CBIOMES Project: Microbial Growth, Interactions and Biogeographies from ‘Omics’ Data
As part of the overall multi-institutional program that is aimed at basin-wide models of the distributions and activities of marine plankton, this single lab’s component includes three major aspects to support program goals. These are: (1) “Data mining” to retrieve information about the distributions, activities, and potential activities of a broad variety of marine microorganisms, in large part from gene sequence databases. We would work with data experts and modelers to optimize the use of these data as input towards the development of an ocean atlas of microbial identities and activities. (2) Work with other project investigators, including mathematicians and modelers, for development and improvement of models to use the quantitative data from the atlas and other environmental data sources to determine associations and potential interactions among and between different kinds of microbes. Such associations could include positive ones (organisms in effect working together) or antagonistic ones (such as competition, predation, parasitism or chemical antagonism). (3) Evaluation of a promising new approach to simultaneously determine the growth rates of many different kinds of microbes from the within-genome distributions of DNA extracted from mixed populations. Such growth rate information is extremely valuable when modeling the ecosystem. We expect that for some organisms at least, the information may be extracted from the billions of sequences generated by now-popular metagenomic studies, whereby the entire microbial community DNA is extracted, fragmented and sequenced as random pieces. This new approach requires determining which sequenced fragments belong in which organism and how they are ordered in the genome. We will test this method with laboratory cultures and manipulated field samples at known growth rates.

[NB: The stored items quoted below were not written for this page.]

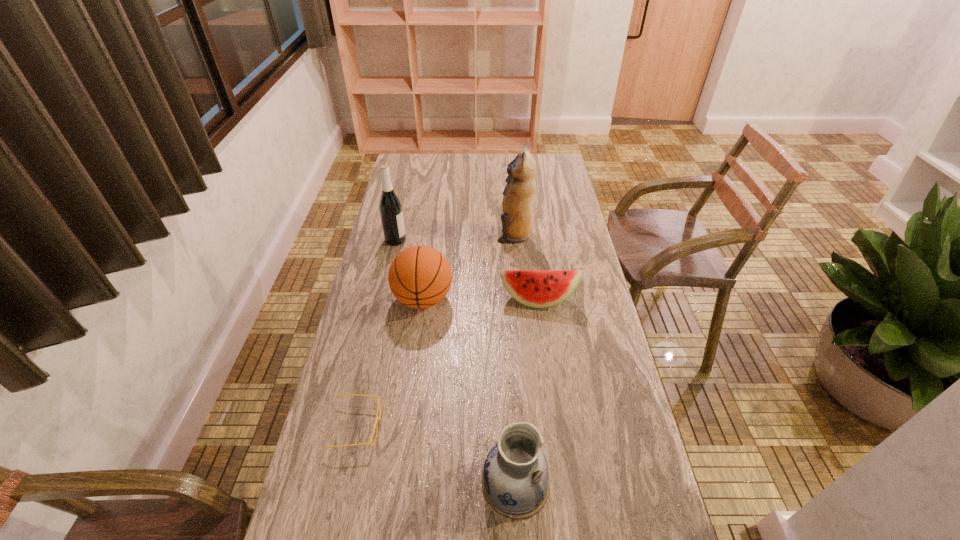
Find the location of a particular element. This screenshot has width=960, height=540. vacant region located 0.160m on the back of the pottery is located at coordinates (510, 393).

This screenshot has width=960, height=540. I want to click on vacant area situated 0.220m on the back of the basketball, so click(x=431, y=240).

This screenshot has width=960, height=540. I want to click on free region located on the outer rind of the watermelon, so click(547, 373).

You are a GUI agent. You are given a task and a screenshot of the screen. Output one action in this format:
    pyautogui.click(x=<x>, y=<y>)
    Task: Click on the vacant space located 0.250m in front of the lenses of the shortest object
    The height and width of the screenshot is (540, 960).
    Given the screenshot: What is the action you would take?
    pyautogui.click(x=477, y=427)

This screenshot has width=960, height=540. I want to click on wine bottle at the left edge, so click(390, 207).

I want to click on basketball positioned at the left edge, so click(419, 276).

At what (x,y) coordinates should I click in order to perform the action: click on spectacles that is positioned at the left edge. Please return your answer as a coordinate pair (x, y). Looking at the image, I should click on point(379,405).

Where is `object at the right edge`? This screenshot has height=540, width=960. object at the right edge is located at coordinates (535, 288).

I want to click on free region at the far edge, so click(x=474, y=161).

In the image, there is a desktop. Identify the location of free space at the left edge. click(404, 186).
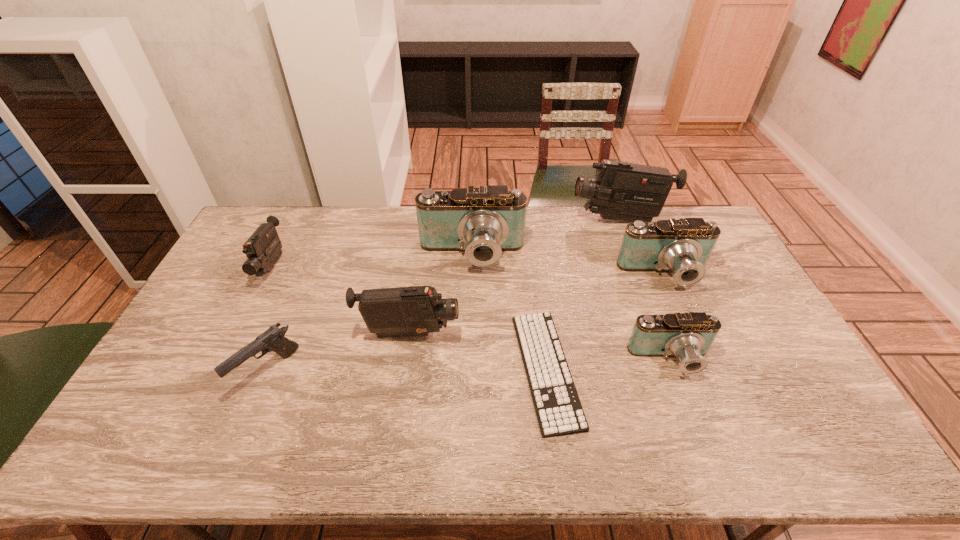
Where is `vacant space located at the muzzle of the second object from left to right`? This screenshot has height=540, width=960. vacant space located at the muzzle of the second object from left to right is located at coordinates (237, 443).

The width and height of the screenshot is (960, 540). Identify the location of vacant space located on the left of the computer keyboard. (399, 369).

Where is `object that is at the near edge`? object that is at the near edge is located at coordinates point(559,412).

At what (x,y) coordinates should I click in order to perform the action: click on object positioned at the left edge. Please return your answer as a coordinate pair (x, y). This screenshot has width=960, height=540. Looking at the image, I should click on (263, 248).

The image size is (960, 540). Identify the location of object situated at the far left corner. (263, 248).

You are a GUI agent. You are given a task and a screenshot of the screen. Output one action in this format:
    pyautogui.click(x=<x>, y=<y>)
    Task: Click on the object located at the far right corner
    The image size is (960, 540).
    Given the screenshot: What is the action you would take?
    pyautogui.click(x=624, y=191)

Identify the location of vacant space at the far edge of the desktop. (587, 226).

Identify the location of free space at the near edge of the desktop. (731, 463).

At what (x,y) coordinates should I click in order to perform the action: click on free spot at the left edge of the desktop. Please return your answer as a coordinate pair (x, y). Looking at the image, I should click on (182, 403).

Where is `vacant space at the right edge of the desktop`? Image resolution: width=960 pixels, height=540 pixels. vacant space at the right edge of the desktop is located at coordinates (777, 355).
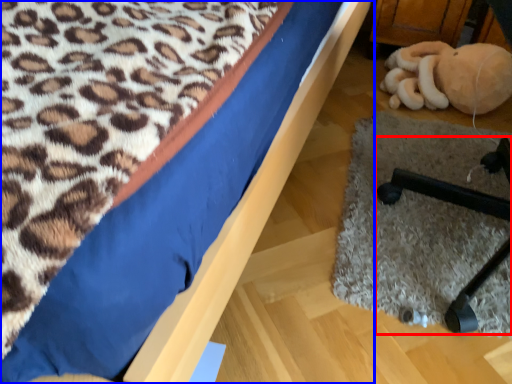
Question: Which point is closer to the camera, furniture (highlighted by a red box) or bed (highlighted by a blue box)?

Choices:
 (A) furniture
 (B) bed

Answer: (B)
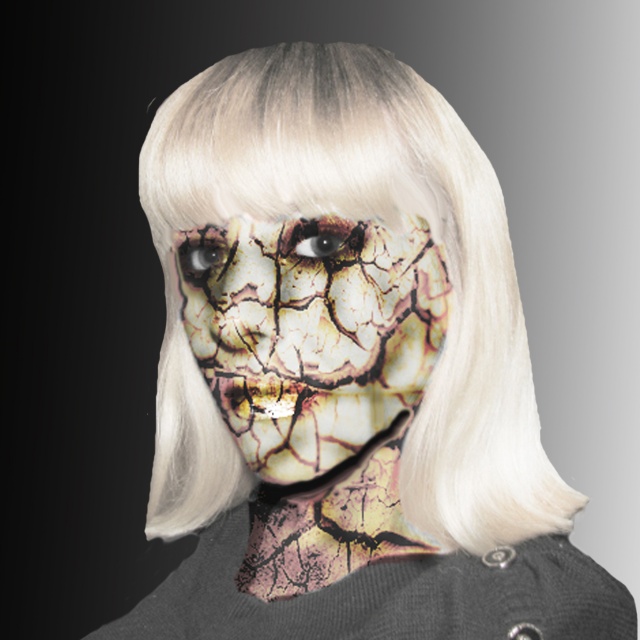
Can you confirm if cracked clay mask at center is smaller than brown textured eye at center?

Incorrect, cracked clay mask at center is not smaller in size than brown textured eye at center.

Can you confirm if cracked clay mask at center is positioned to the right of brown textured eye at center?

Indeed, cracked clay mask at center is positioned on the right side of brown textured eye at center.

The width and height of the screenshot is (640, 640). What are the coordinates of `cracked clay mask at center` in the screenshot? It's located at (317, 340).

Is blonde synthetic wig at center wider than cracked clay mask at center?

Correct, the width of blonde synthetic wig at center exceeds that of cracked clay mask at center.

Where is `blonde synthetic wig at center`? This screenshot has width=640, height=640. blonde synthetic wig at center is located at coordinates (353, 218).

Which of these two, brown textured eye at center or shiny black eye at center, stands shorter?

brown textured eye at center

Can you confirm if brown textured eye at center is wider than shiny black eye at center?

Correct, the width of brown textured eye at center exceeds that of shiny black eye at center.

Who is more forward, (355, 246) or (216, 262)?

Point (355, 246) is more forward.

At what (x,y) coordinates should I click in order to perform the action: click on brown textured eye at center. Please return your answer as a coordinate pair (x, y). The image size is (640, 640). Looking at the image, I should click on (323, 237).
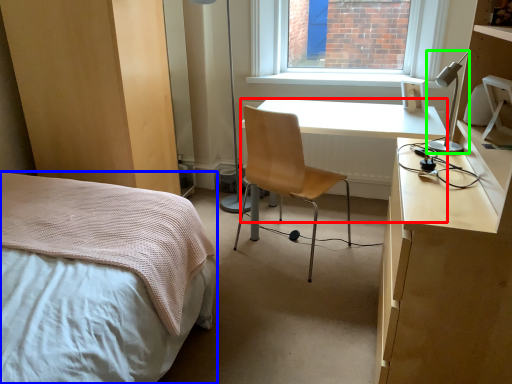
Question: Estimate the real-world distances between objects in this image. Which object is farther from desk (highlighted by a red box), bed (highlighted by a blue box) or lamp (highlighted by a green box)?

Choices:
 (A) bed
 (B) lamp

Answer: (A)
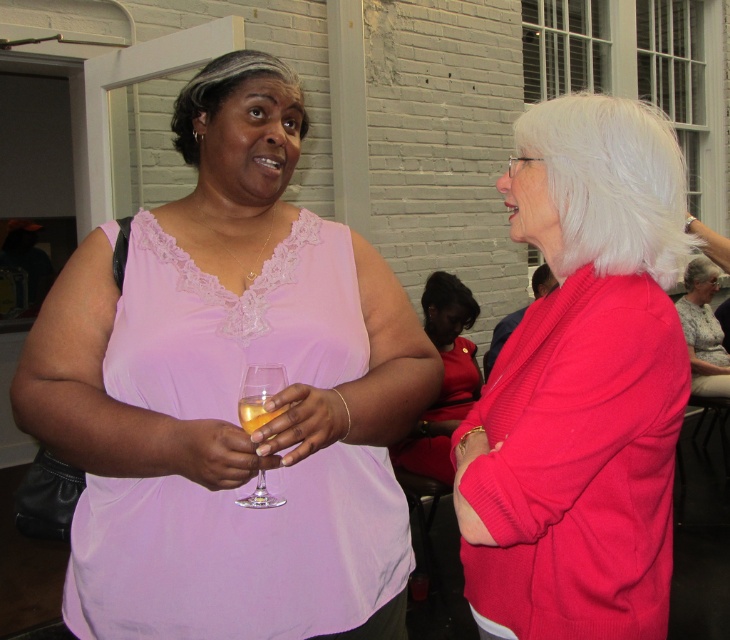
Between matte pink blouse at center and matte red dress at center, which one is positioned lower?

matte red dress at center is below.

Looking at this image, who is positioned more to the right, matte pink blouse at center or matte red dress at center?

Positioned to the right is matte pink blouse at center.

Image resolution: width=730 pixels, height=640 pixels. I want to click on matte pink blouse at center, so click(580, 387).

This screenshot has width=730, height=640. I want to click on matte pink blouse at center, so click(x=580, y=387).

Can you confirm if matte red dress at center is positioned to the left of printed fabric blouse at center?

Indeed, matte red dress at center is positioned on the left side of printed fabric blouse at center.

Is matte red dress at center shorter than printed fabric blouse at center?

No.

The image size is (730, 640). What do you see at coordinates (442, 378) in the screenshot?
I see `matte red dress at center` at bounding box center [442, 378].

Locate an element on the screen. The image size is (730, 640). matte red dress at center is located at coordinates (442, 378).

Who is shorter, printed fabric blouse at center or clear glass wine glass at center?

clear glass wine glass at center is shorter.

Does point (723, 392) come in front of point (253, 387)?

No, (723, 392) is behind (253, 387).

Which is behind, point (703, 353) or point (258, 474)?

The point (703, 353) is behind.

Identify the location of printed fabric blouse at center. (703, 330).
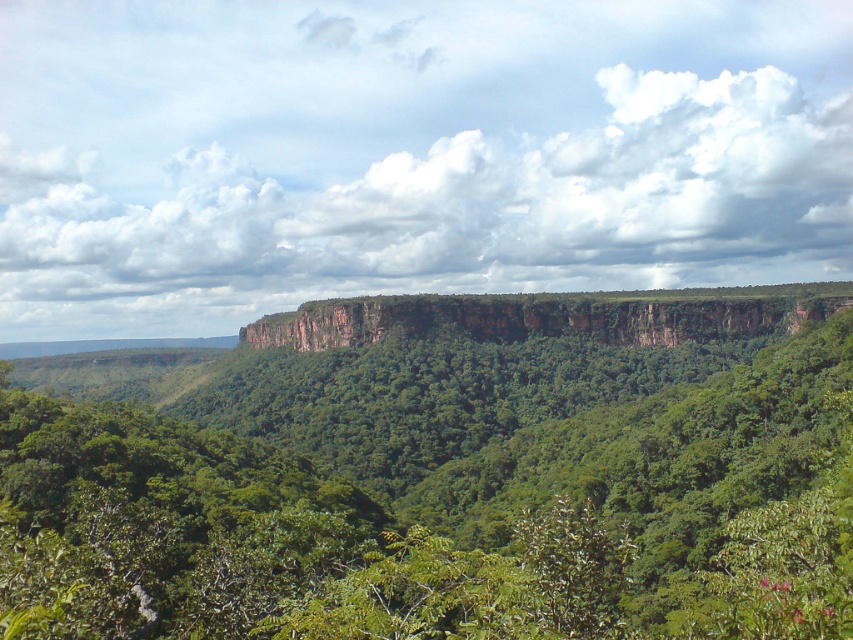
Question: Which of the following is the closest to the observer?

Choices:
 (A) (656, 316)
 (B) (273, 353)

Answer: (A)

Question: Which point is closer to the camera?

Choices:
 (A) (216, 440)
 (B) (641, 323)

Answer: (A)

Question: Is green leafy tree at center bigger than brown rocky cliff at center?

Choices:
 (A) no
 (B) yes

Answer: (B)

Question: Where is green leafy tree at center located in relation to brown rocky cliff at center in the image?

Choices:
 (A) below
 (B) above

Answer: (A)

Question: Can you confirm if green leafy tree at center is smaller than brown rocky cliff at center?

Choices:
 (A) yes
 (B) no

Answer: (B)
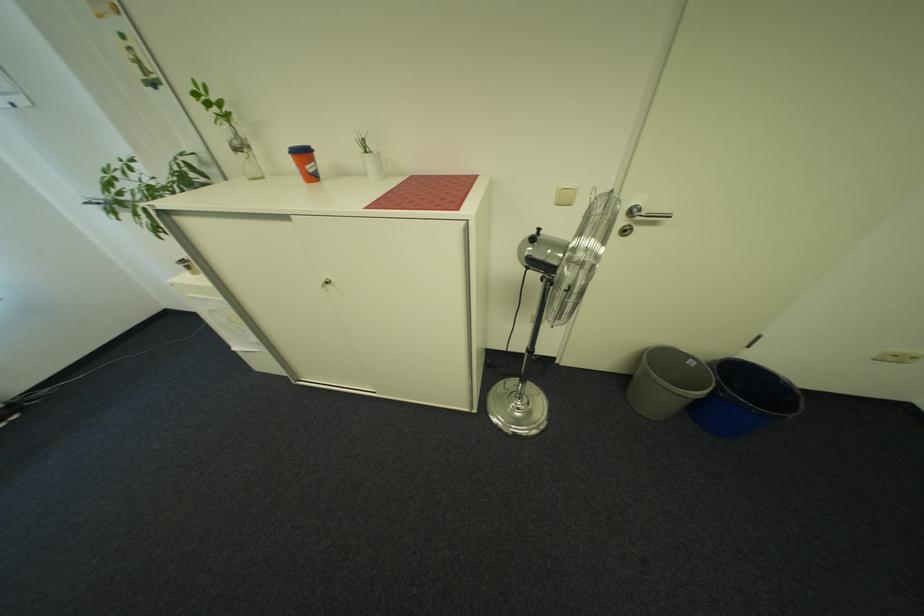
Find where to turn the cabinet lock. Please return your answer as a coordinate pair (x, y).

(188, 265)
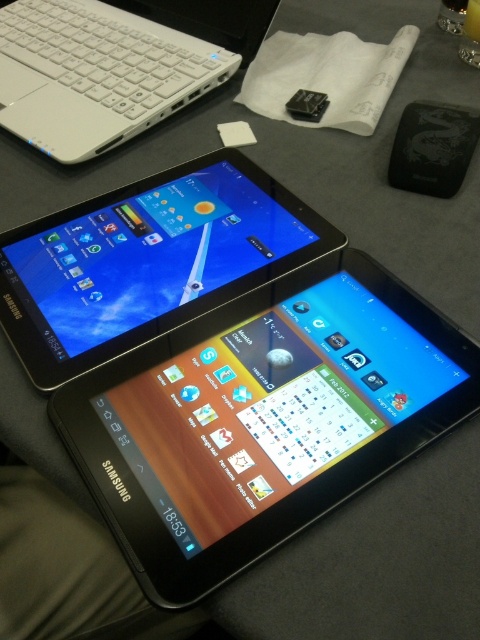
Does black glossy tablet at upper center have a lesser width compared to black matte ipod at upper right?

No.

Can you confirm if black glossy tablet at upper center is positioned to the left of black matte ipod at upper right?

Indeed, black glossy tablet at upper center is positioned on the left side of black matte ipod at upper right.

Between point (62, 298) and point (435, 129), which one is positioned in front?

Positioned in front is point (62, 298).

At what (x,y) coordinates should I click in order to perform the action: click on black glossy tablet at upper center. Please return your answer as a coordinate pair (x, y). The image size is (480, 640). Looking at the image, I should click on (147, 260).

Can you confirm if white plastic laptop at upper left is positioned to the right of black matte ipod at upper right?

No, white plastic laptop at upper left is not to the right of black matte ipod at upper right.

Image resolution: width=480 pixels, height=640 pixels. In order to click on white plastic laptop at upper left in this screenshot , I will do `click(116, 65)`.

This screenshot has height=640, width=480. I want to click on white plastic laptop at upper left, so click(116, 65).

Between black glossy tablet at upper center and white plastic laptop at upper left, which one appears on the left side from the viewer's perspective?

white plastic laptop at upper left

Which is more to the right, black glossy tablet at upper center or white plastic laptop at upper left?

From the viewer's perspective, black glossy tablet at upper center appears more on the right side.

Is point (104, 285) in front of point (113, 36)?

Yes, point (104, 285) is in front of point (113, 36).

Where is `black glossy tablet at upper center`? The image size is (480, 640). black glossy tablet at upper center is located at coordinates (147, 260).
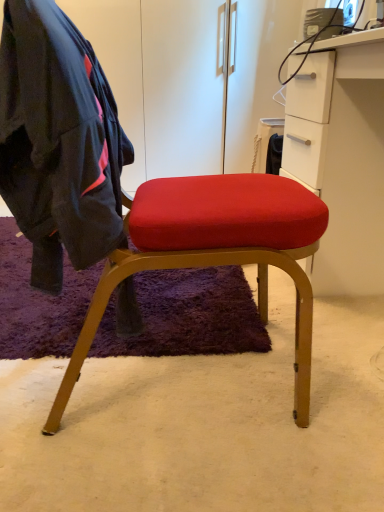
Question: Is white matte cabinet at right placed right next to dark blue fabric jacket at left?

Choices:
 (A) yes
 (B) no

Answer: (B)

Question: From a real-world perspective, is white matte cabinet at right below dark blue fabric jacket at left?

Choices:
 (A) no
 (B) yes

Answer: (B)

Question: Can you confirm if white matte cabinet at right is wider than dark blue fabric jacket at left?

Choices:
 (A) yes
 (B) no

Answer: (A)

Question: Does white matte cabinet at right appear on the left side of dark blue fabric jacket at left?

Choices:
 (A) yes
 (B) no

Answer: (B)

Question: Would you say white matte cabinet at right is a long distance from dark blue fabric jacket at left?

Choices:
 (A) yes
 (B) no

Answer: (B)

Question: Does white matte cabinet at right have a lesser width compared to dark blue fabric jacket at left?

Choices:
 (A) yes
 (B) no

Answer: (B)

Question: From the image's perspective, is dark blue fabric jacket at left beneath white matte cabinet at right?

Choices:
 (A) yes
 (B) no

Answer: (A)

Question: Does dark blue fabric jacket at left have a greater height compared to white matte cabinet at right?

Choices:
 (A) yes
 (B) no

Answer: (B)

Question: Is dark blue fabric jacket at left looking in the opposite direction of white matte cabinet at right?

Choices:
 (A) no
 (B) yes

Answer: (A)

Question: Can you confirm if dark blue fabric jacket at left is positioned to the right of white matte cabinet at right?

Choices:
 (A) yes
 (B) no

Answer: (B)

Question: Considering the relative sizes of dark blue fabric jacket at left and white matte cabinet at right in the image provided, is dark blue fabric jacket at left wider than white matte cabinet at right?

Choices:
 (A) no
 (B) yes

Answer: (A)

Question: Considering the relative sizes of dark blue fabric jacket at left and white matte cabinet at right in the image provided, is dark blue fabric jacket at left bigger than white matte cabinet at right?

Choices:
 (A) no
 (B) yes

Answer: (A)

Question: Looking at the image, does dark blue fabric jacket at left seem bigger or smaller compared to white matte cabinet at right?

Choices:
 (A) big
 (B) small

Answer: (B)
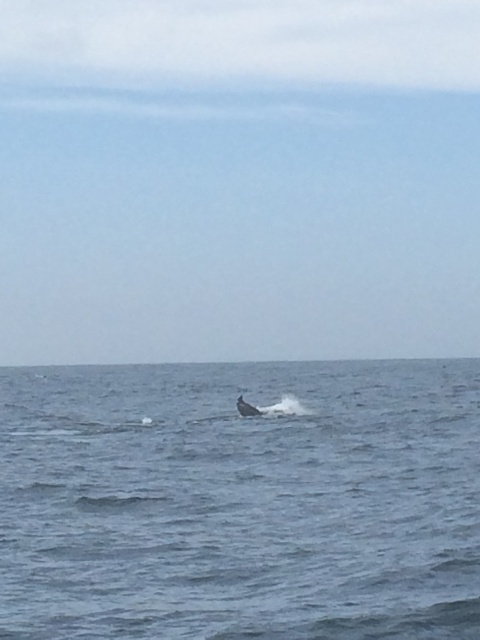
You are a marine biologist observing the ocean scene. You notice the blue water at center and the gray matte humpback whale at center. Which object appears taller in the image?

The blue water at center is taller than the gray matte humpback whale at center.

You are standing on a boat observing the blue water at center and the gray matte humpback whale at center. Which object is closer to you?

The blue water at center is closer to the viewer than the gray matte humpback whale at center.

You are a marine biologist observing the ocean scene. You notice the blue water at center and the gray matte humpback whale at center. Which object occupies a larger area in the image?

The blue water at center is bigger than the gray matte humpback whale at center, so the blue water at center occupies a larger area in the image.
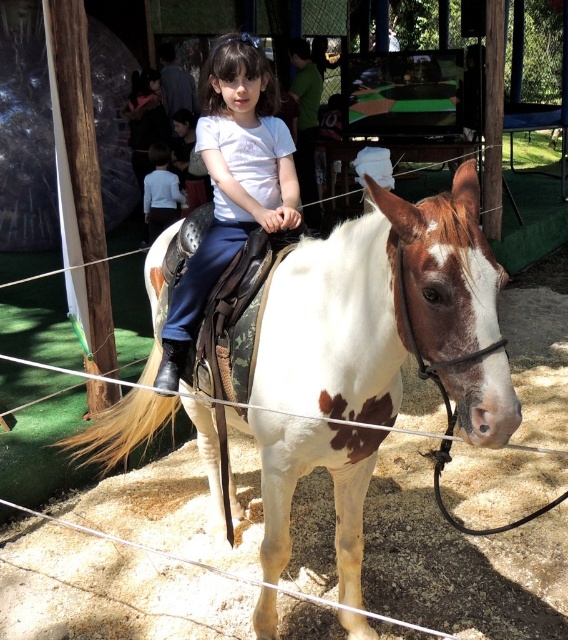
You are a photographer standing in front of the fenced area. You want to take a photo of the white speckled horse at center and the white matte shirt at center. Which object should you focus on first if you want to capture both in sharp focus?

The white speckled horse at center is closer to the viewer than the white matte shirt at center, so you should focus on the horse first to ensure both are in sharp focus.

You are a photographer trying to capture a photo of the white speckled horse at center and the light blue shirt at center. Since you want to ensure the horse is the main focus, which object should you position closer to the camera to emphasize its size?

The white speckled horse at center is taller than the light blue shirt at center, so positioning the white speckled horse at center closer to the camera will make it appear larger and more prominent in the photo.

You are a photographer taking a picture of the girl riding the horse. You notice the white matte shirt at center and the light blue shirt at center. Which shirt should you focus on if you want to capture the one that is lower in the frame?

The white matte shirt at center is located below the light blue shirt at center, so you should focus on the white matte shirt at center to capture the lower one.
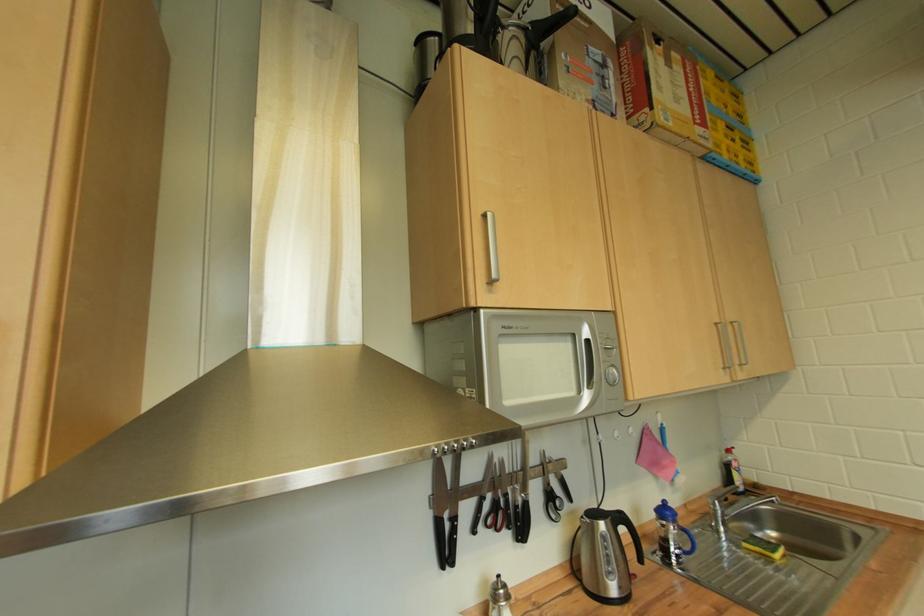
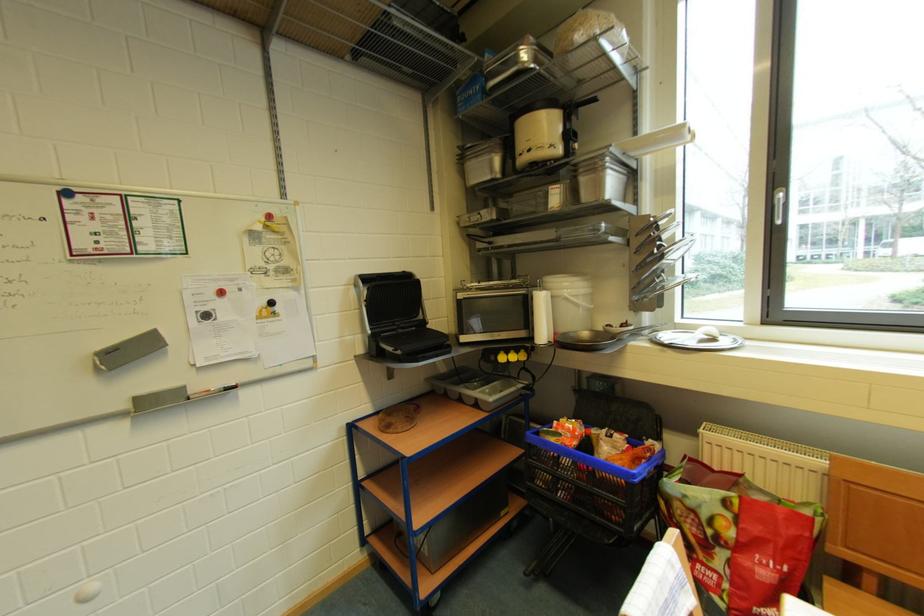
Question: The camera is either moving clockwise (left) or counter-clockwise (right) around the object. The first image is from the beginning of the video and the second image is from the end. Is the camera moving left or right when shooting the video?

Jed Fuhrman (S.B., MIT, 1977; Ph.D., Scripps Institution of Oceanography, 1981) is the McCulloch Crosby Chair of Marine Biology at the University of Southern California. He is a Fellow of the American Association for the Advancement of Science, American Academy of Microbiology, Association for the Sciences of Limnology and Oceanography (from which he received the G. Evelyn Hutchinson Medal) and American Academy of Arts and Sciences. His research aims to improve our understanding of the structure and function of marine microbial systems, including viruses, bacteria, archaea and protists, through field measurements, laboratory studies, and modeling. His development (with Farooq Azam) of an isotope-based approach to measure in situ growth of marine bacteria via DNA synthesis showed these bacteria consume about half the marine primary production, ushering widespread recognition of the global importance of the “microbial loop.” His lab was the first to measure the impact of viral infection on marine bacteria and cyanobacteria, showing through observations, experiments and modeling that it has many implications for ecosystem function. His lab also discovered abundant marine archaea that are primary marine agents of nitrification. Initiating one of the longest marine microbial time series in 2000 (off Los Angeles, still running), his lab showed annually repeating and predictable patterns in microbial community composition and long-term stability of average composition, despite many short-term fluctuations, implying feedback controls (competition, cooperation, grazing, viral infection) that he aims to model. His collaboration with computational biologists to introduce the development and application of microbial association networks has begun to map the niche spaces and interactions among microbes and environmental factors. His lab’s recent development of a high-resolution “universal” rRNA sequencing pipeline (for prokaryotes and eukaryotes together) has facilitated that analysis, also furthered by new computational approaches he and his collaborators developed to better extract information about viral infection processes from metagenomic and metatranscriptomic data.